*EXERCISE BRIEF*: Restate each line below word for word, skipping every picture.

*DATA TO PROCESS*:
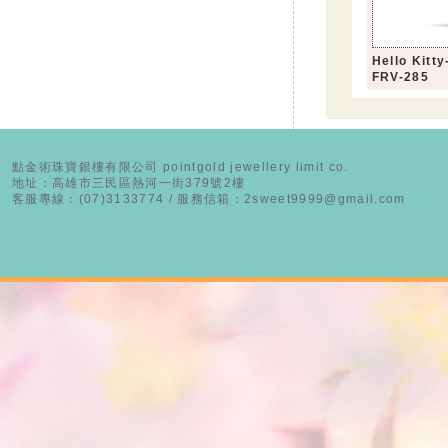
Hello Ki
FRV-285
點金術珠寶銀樓有限公司 pointgold jewellery limit co.
地址：高雄市三民區熱河一街379號2樓
客服專線：(07)3133774 / 服務信箱：2sweet9999@gmail.com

*ANSWER BOX*:
Hello Ki
FRV-285
點金術珠寶銀樓有限公司 pointgold jewellery limit co.
地址：高雄市三民區熱河一街379號2樓
客服專線：(07)3133774 / 服務信箱：2sweet9999@gmail.com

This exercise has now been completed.